Exercise description
Among the entries below, copy only the span from the line containing "middle dip: (182, 256)" through the line containing "ring pip: (266, 385)". Do so exactly, and skip the pictures.

** Information provided follows **

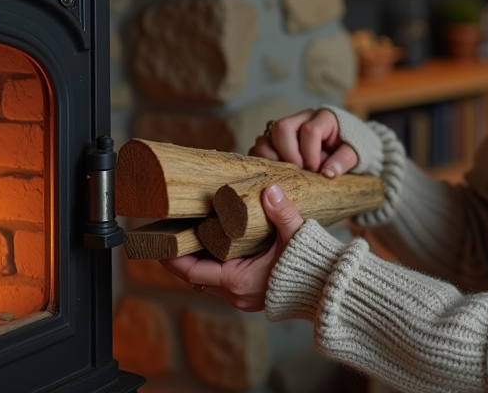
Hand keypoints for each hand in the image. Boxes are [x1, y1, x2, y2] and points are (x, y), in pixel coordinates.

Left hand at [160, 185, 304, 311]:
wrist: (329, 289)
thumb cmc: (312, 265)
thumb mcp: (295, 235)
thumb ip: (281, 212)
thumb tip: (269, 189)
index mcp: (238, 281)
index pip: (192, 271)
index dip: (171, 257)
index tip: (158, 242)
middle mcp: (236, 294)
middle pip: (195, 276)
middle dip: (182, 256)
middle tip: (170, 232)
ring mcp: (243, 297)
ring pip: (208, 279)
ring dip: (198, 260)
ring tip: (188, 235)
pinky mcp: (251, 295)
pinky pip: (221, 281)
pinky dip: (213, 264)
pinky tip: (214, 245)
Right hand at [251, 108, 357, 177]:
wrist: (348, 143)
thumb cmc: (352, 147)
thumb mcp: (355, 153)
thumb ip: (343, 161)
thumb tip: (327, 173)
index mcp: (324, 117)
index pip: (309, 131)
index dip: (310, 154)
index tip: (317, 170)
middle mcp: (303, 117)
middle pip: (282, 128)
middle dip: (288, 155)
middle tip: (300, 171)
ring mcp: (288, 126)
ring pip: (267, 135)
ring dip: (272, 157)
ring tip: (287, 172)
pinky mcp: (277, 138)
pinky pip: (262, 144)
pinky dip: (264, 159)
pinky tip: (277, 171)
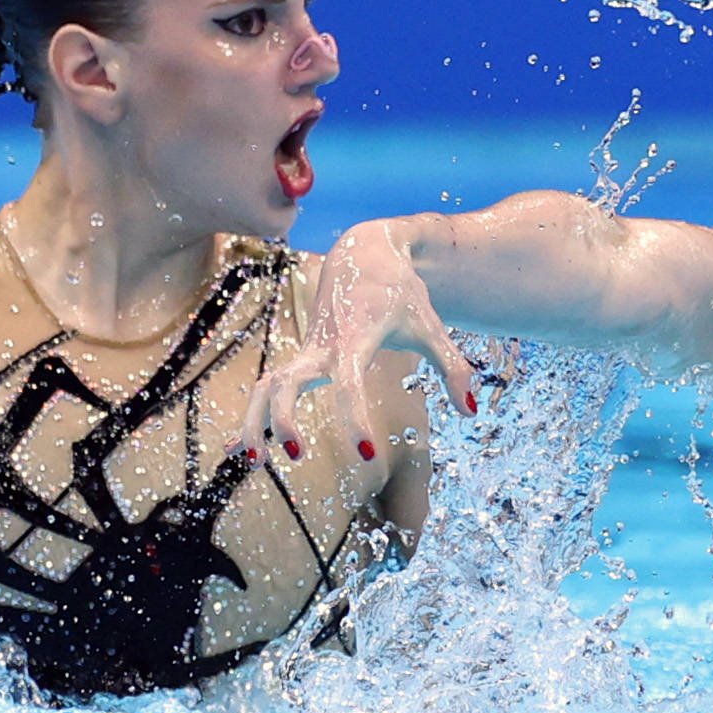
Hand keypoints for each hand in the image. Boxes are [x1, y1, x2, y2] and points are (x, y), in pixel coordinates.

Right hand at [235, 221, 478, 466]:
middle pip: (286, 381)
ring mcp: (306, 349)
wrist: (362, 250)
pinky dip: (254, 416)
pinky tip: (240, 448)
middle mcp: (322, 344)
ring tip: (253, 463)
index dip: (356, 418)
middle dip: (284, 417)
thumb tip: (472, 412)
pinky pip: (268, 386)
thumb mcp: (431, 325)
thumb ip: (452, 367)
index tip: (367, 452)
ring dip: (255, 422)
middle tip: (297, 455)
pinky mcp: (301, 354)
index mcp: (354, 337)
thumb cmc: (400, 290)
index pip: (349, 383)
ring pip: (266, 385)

** End of Information provided **
** Information provided follows **

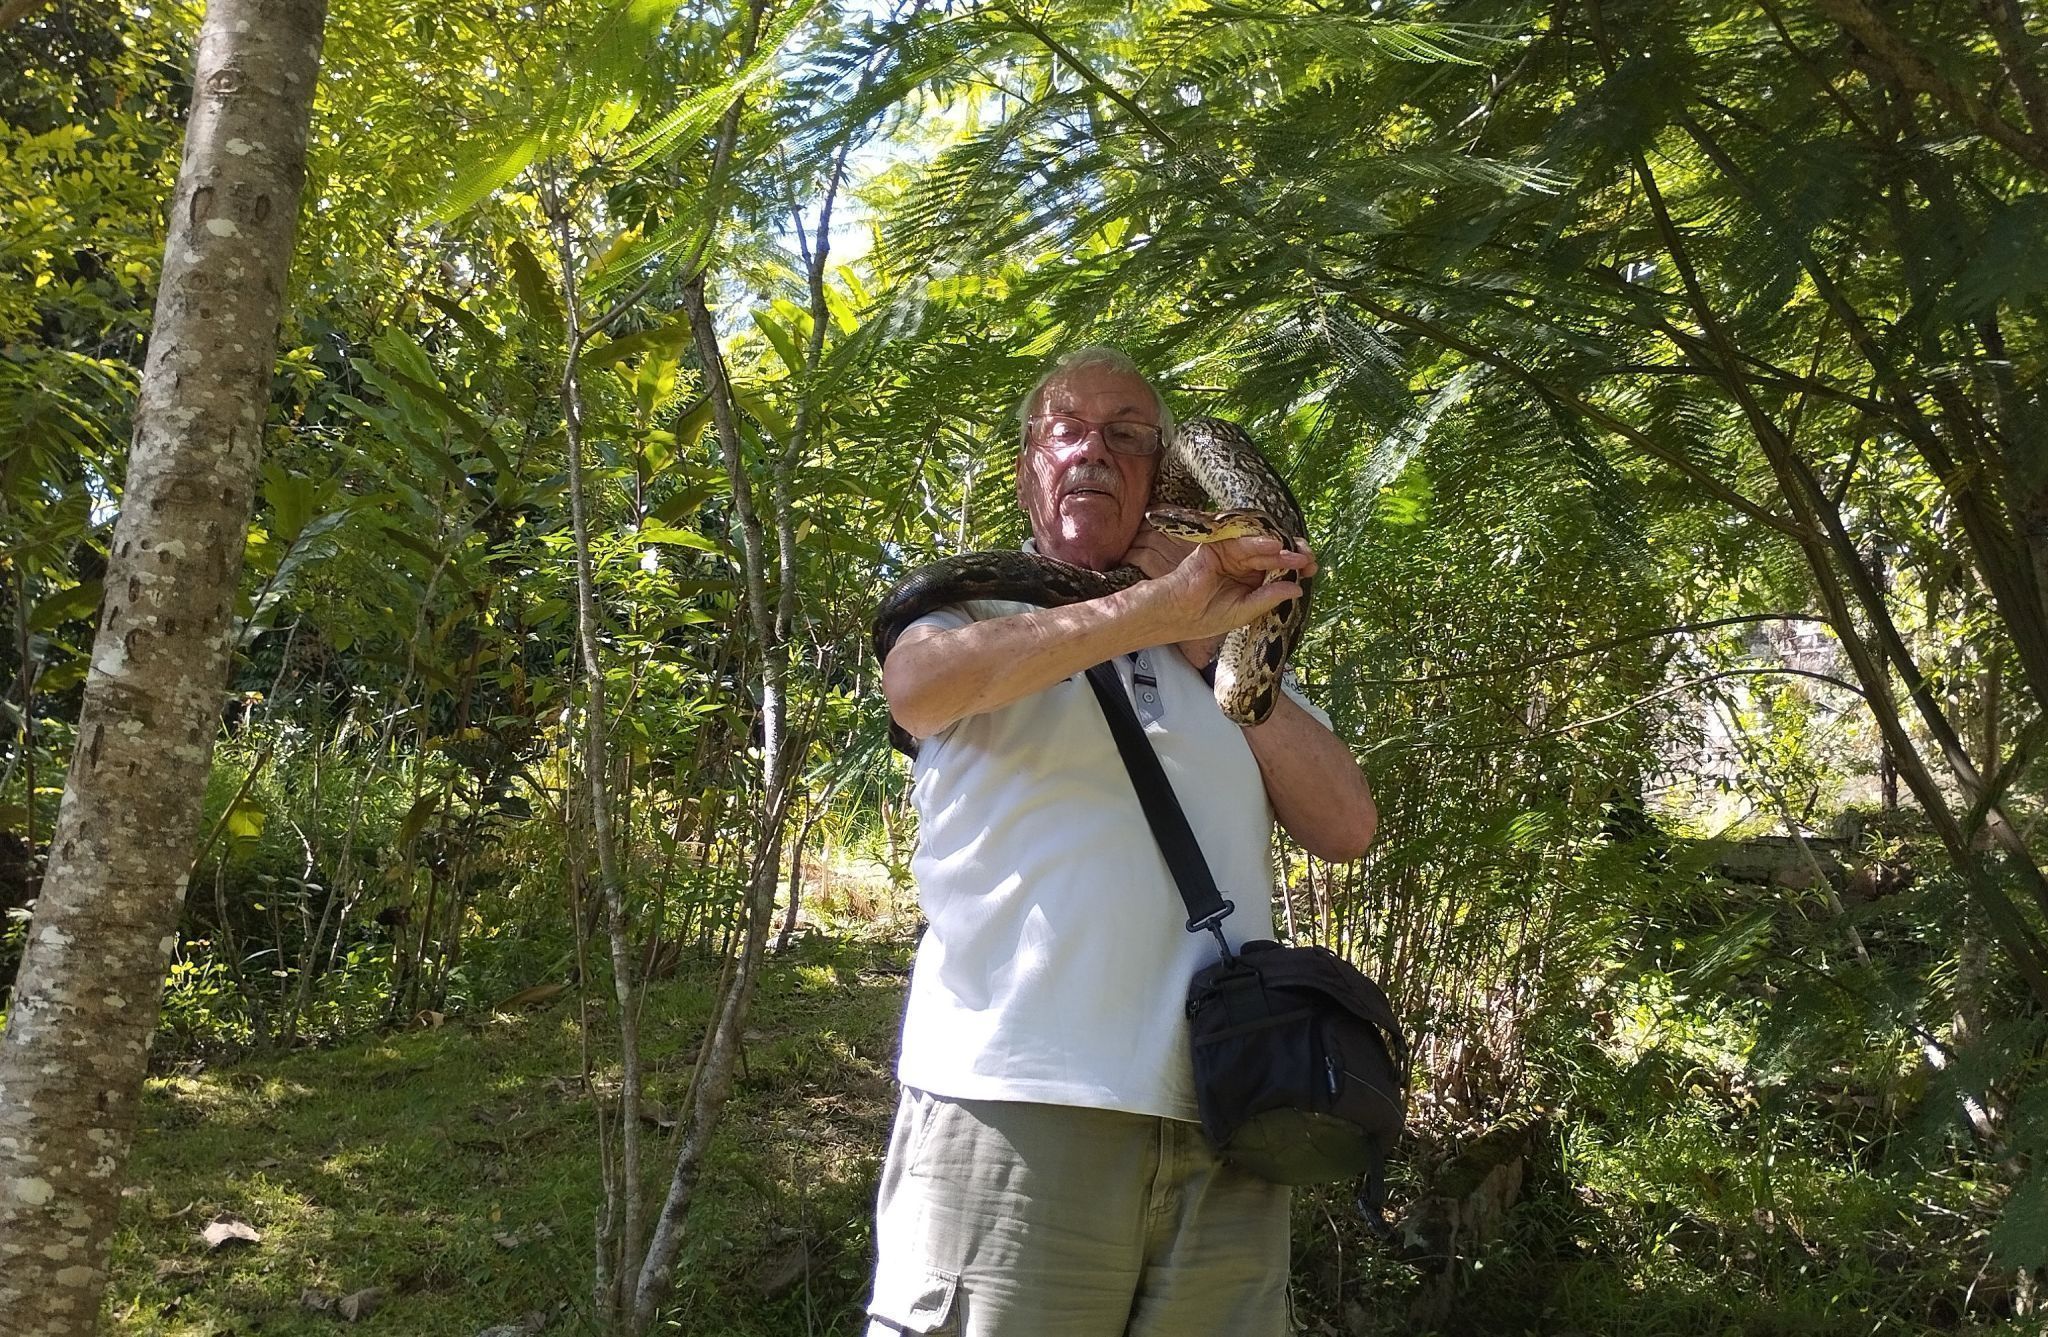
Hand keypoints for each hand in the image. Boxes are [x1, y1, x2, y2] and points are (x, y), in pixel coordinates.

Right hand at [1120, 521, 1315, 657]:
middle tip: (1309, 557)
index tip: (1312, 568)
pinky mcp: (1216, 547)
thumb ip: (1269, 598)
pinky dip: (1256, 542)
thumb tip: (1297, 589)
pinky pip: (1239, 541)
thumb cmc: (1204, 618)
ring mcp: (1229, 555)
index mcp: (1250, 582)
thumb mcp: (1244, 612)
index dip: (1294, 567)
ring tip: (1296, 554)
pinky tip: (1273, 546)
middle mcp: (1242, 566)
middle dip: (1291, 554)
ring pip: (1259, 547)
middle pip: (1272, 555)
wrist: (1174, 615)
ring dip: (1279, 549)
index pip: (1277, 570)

** End of Information provided **

Expected answer
middle dip: (182, 256)
middle tip: (170, 232)
ring mcp: (243, 297)
ring pip: (208, 279)
ring dip: (198, 260)
ring tip: (188, 235)
pinky mcp: (251, 295)
pinky pip: (221, 281)
pinky dip: (213, 264)
pinky tip: (214, 245)
Right hand at [251, 108, 357, 177]:
wrist: (348, 143)
thumb cmc: (352, 147)
thumb mcp: (355, 153)
thumb ip: (343, 161)
thumb tip: (327, 173)
index mcp: (324, 117)
index pip: (309, 131)
index dip: (310, 154)
index tip: (317, 170)
middle mcp: (303, 117)
middle pip: (282, 128)
middle dip: (288, 155)
middle tip: (300, 171)
ring mcp: (288, 126)
ring pip: (267, 135)
ring dip: (272, 157)
ring tip: (287, 172)
pinky mcp: (277, 138)
pinky pip: (262, 144)
pinky dip: (264, 159)
pinky tip: (277, 171)
Hand keypoints for each hand in the image. Boxes are [x1, y1, x2, y2] and points are (x, y), in pixel coordinates.

Right hand at [235, 221, 478, 466]:
middle pip: (286, 381)
ring mcp: (306, 349)
wrist: (362, 250)
pinky dip: (254, 416)
pinky tip: (240, 448)
middle mcp: (322, 344)
ring tip: (253, 463)
index dip: (356, 418)
middle dip: (284, 417)
thumb tip: (472, 412)
pinky pip: (268, 386)
thumb mcp: (431, 325)
thumb ip: (452, 367)
index tip: (367, 452)
ring dip: (255, 422)
middle tip: (297, 455)
pinky mcp: (301, 354)
index mcp: (354, 337)
thumb cmc: (400, 290)
index pip: (349, 383)
ring pip: (266, 385)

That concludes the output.